# Scale jobs??



## Dorman Painting (May 2, 2006)

What are the opinions around here on scale jobs. I've never done one but was wondering what people's ideas or thoughts were about them. 

It seems very subjective to me, the whole idea of having a skilled person, a semi-skilled person and then an unskilled person. That's the way it was explained in the job notes. To me, a painter is truly skilled when he can brush, roll, spray, caulk, prep, problem solve, address picky customers etc. I could make up a whole list of attributes I think make up a skilled painter.

Anyway, I'll instinctively bid this job higher because of the whole idea here. Do these types of jobs create more headaches than they're worth?


----------



## ProWallGuy (Oct 17, 2003)

Do you mean 'prevailing wages'?


----------



## JustaFramer (Jan 21, 2005)

Sounds Union to me.


----------



## Dorman Painting (May 2, 2006)

Yeah, that's what I meant. What are the main differences on these jobs besides the fact I'm supposed to be paying my people more money?


----------



## JustaFramer (Jan 21, 2005)

Dorman Painting said:


> Yeah, that's what I meant. What are the main differences on these jobs besides the fact I'm supposed to be paying my people more money?



The pay scale is required by law. Which mean you actually make more money if you bid it right. Basicly you have a Journeyman, a skilled apprentice and 1 year apprentice. This means the JM has to teach the apprentice which take more time which you bid into the job.
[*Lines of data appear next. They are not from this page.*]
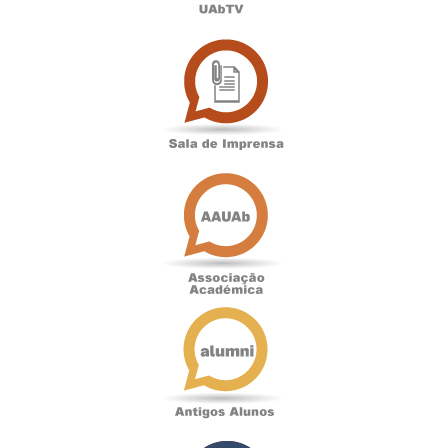
Sala
de
Imprensa
Associação
Académica
Antigos
Alunos
Podcast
Welcome to the big leagues if you get the job.


----------



## Brushslingers (Jul 28, 2006)

Scale is basically junior union. You can make a great deal if your bid is on time, just watch your project schedule, you get ahead you WILL be paying for the third touchup yourself.


----------



## mdshunk (Mar 13, 2005)

Scale, Prevailing Wage, Bacon-Davis, all mean basically the same thing. You pretty much bid the same as any other job, except your labor figures are different. The timetable is often dictated to you too, so you might have to speed up (hire extra guys) or slow down (be prepared to have fill in work ready for the guys) to accomodate the job schedule that is with the contract documents. Consider this also when you prepare your bid.


----------



## K2 (Jul 8, 2005)

I found that the scale was set differently for every contract and things like base housing, (detached residences), the wage could be less than half of what another contract paid.


----------



## lmcgrew79 (Apr 25, 2005)

We do about 70 percent prevailing wage work. The ideas behind prevailed wage is to make a fair market, union & non union, for the tax payers money to get a good finished product. The Scale here in WV is basically set by the union crafts, although there are many non union GC's that bid on the projects, its is pretty much fair play. Usally the profit margin is lower i would say for most. We usually are around 10-20 percent profit margin. Hard to say what everyone else is considering different overhead factors of different companies. I wouldn't say you would make more money if you bid it right determining the factors, that competion is usually very heavy, there have been a few time we were the only contractors bidding, but you never actually know when that is. I have no idea what residental profits are but if there between 30-50 percent profit i would stay there as these are two different worlds. Here in the state of WV a painter on prevailed wage makes 31.23 an hour.


----------